■ Problem to work on
Return every line of the data below verbatim, from the line containing "Search Reports" down to the line containing "Walmart Affiliate Program", with both of those lines included. Leave the pictures out of your answer.

■ Data extract
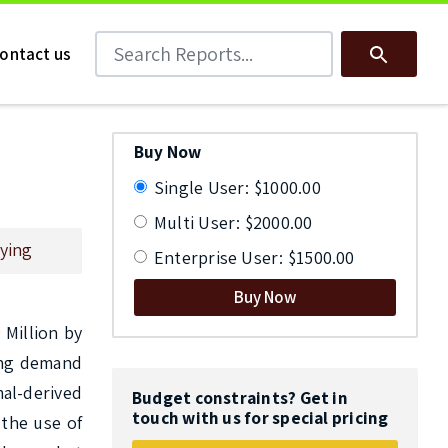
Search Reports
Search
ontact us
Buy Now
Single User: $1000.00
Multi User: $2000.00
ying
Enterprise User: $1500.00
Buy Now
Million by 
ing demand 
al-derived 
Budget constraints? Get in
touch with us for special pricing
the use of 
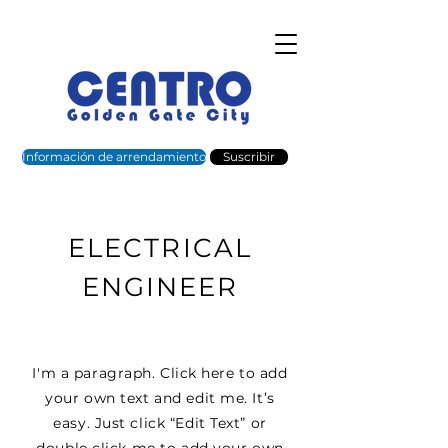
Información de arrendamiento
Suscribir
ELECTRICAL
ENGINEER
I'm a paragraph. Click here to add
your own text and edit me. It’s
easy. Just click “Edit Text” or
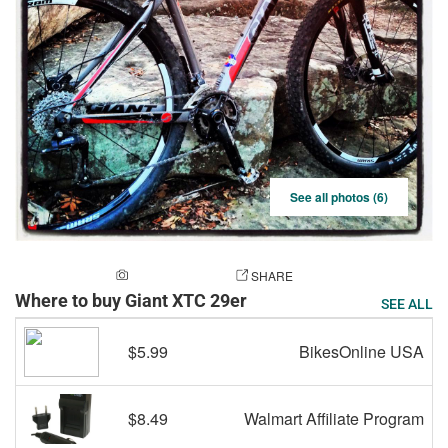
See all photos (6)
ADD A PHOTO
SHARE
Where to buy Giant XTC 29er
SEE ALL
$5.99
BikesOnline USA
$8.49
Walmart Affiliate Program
==
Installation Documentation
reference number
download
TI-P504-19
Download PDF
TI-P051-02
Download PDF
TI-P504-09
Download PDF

■ Result for this task
Search Reports
Search
ontact us
Buy Now
Single User: $1000.00
Multi User: $2000.00
ying
Enterprise User: $1500.00
Buy Now
Million by 
ing demand 
al-derived 
Budget constraints? Get in
touch with us for special pricing
the use of 
Información de arrendamiento
Suscribir
ELECTRICAL
ENGINEER
I'm a paragraph. Click here to add
your own text and edit me. It’s
easy. Just click “Edit Text” or
See all photos (6)
ADD A PHOTO
SHARE
Where to buy Giant XTC 29er
SEE ALL
$5.99
BikesOnline USA
$8.49
Walmart Affiliate Program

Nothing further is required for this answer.